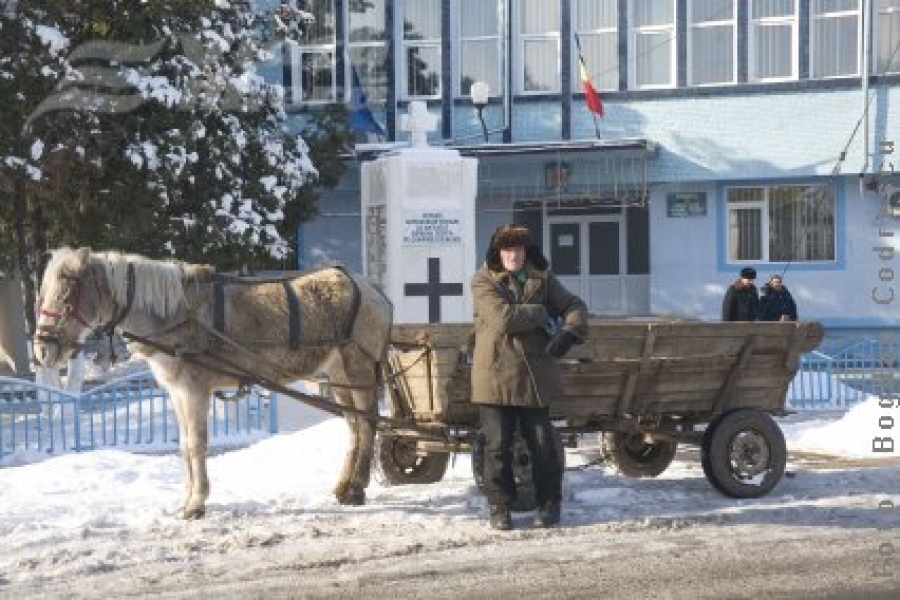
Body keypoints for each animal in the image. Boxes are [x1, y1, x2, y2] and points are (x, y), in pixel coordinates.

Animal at [33, 248, 392, 520]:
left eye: (67, 293)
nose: (42, 349)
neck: (177, 316)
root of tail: (372, 288)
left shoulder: (195, 391)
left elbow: (196, 444)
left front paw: (196, 503)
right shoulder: (177, 393)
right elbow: (183, 446)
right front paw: (187, 499)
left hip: (358, 367)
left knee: (368, 421)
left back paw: (357, 487)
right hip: (338, 374)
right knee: (354, 426)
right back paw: (344, 486)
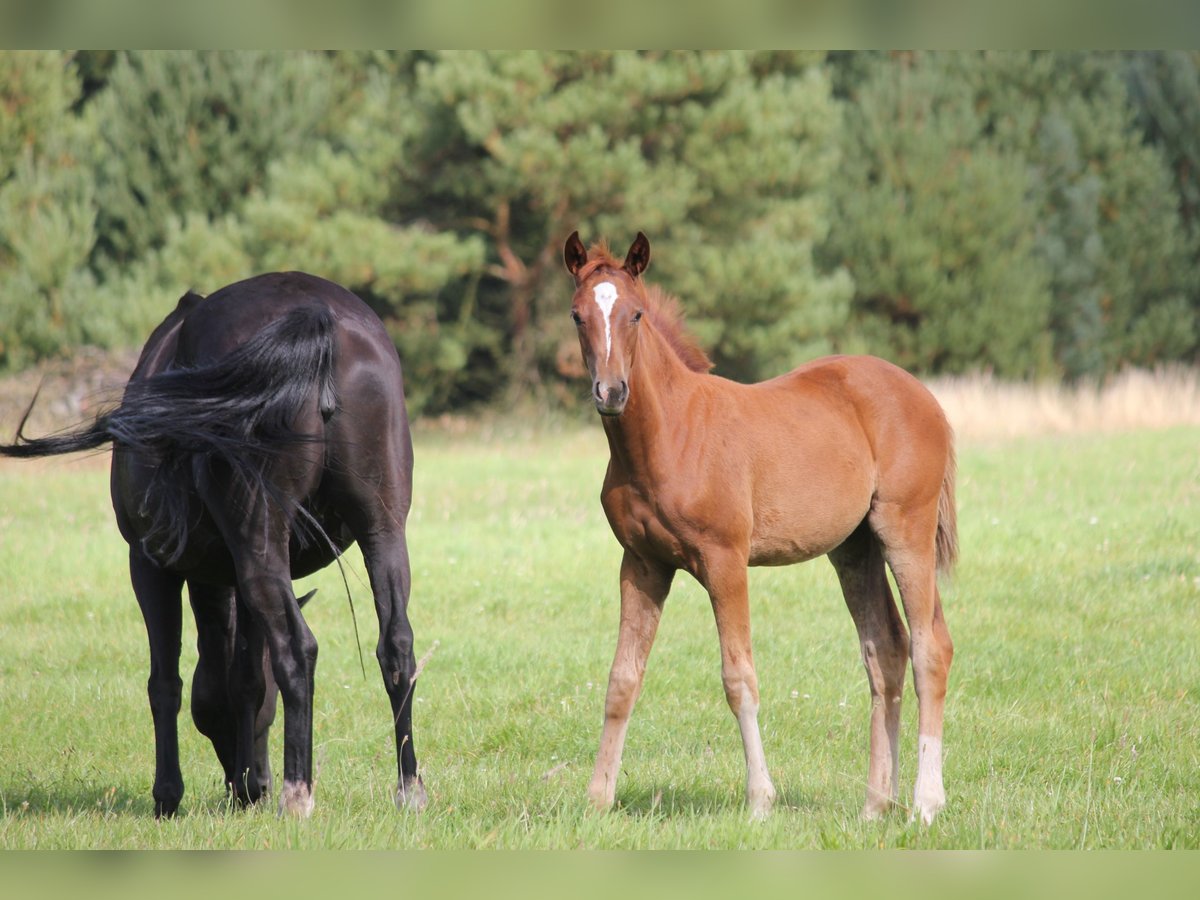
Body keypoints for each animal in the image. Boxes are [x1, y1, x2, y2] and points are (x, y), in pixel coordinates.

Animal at [0, 273, 424, 816]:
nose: (257, 782)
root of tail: (318, 317)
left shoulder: (150, 564)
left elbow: (166, 681)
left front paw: (167, 795)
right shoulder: (234, 577)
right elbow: (246, 677)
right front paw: (243, 785)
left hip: (258, 537)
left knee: (297, 648)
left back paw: (297, 793)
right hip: (381, 530)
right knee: (396, 646)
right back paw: (409, 788)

※ ※ ※

Look through the entries for lines containing the word "front" and return each one.

left front paw: (196, 503)
right front paw: (187, 499)
left front paw: (167, 795)
right front paw: (243, 785)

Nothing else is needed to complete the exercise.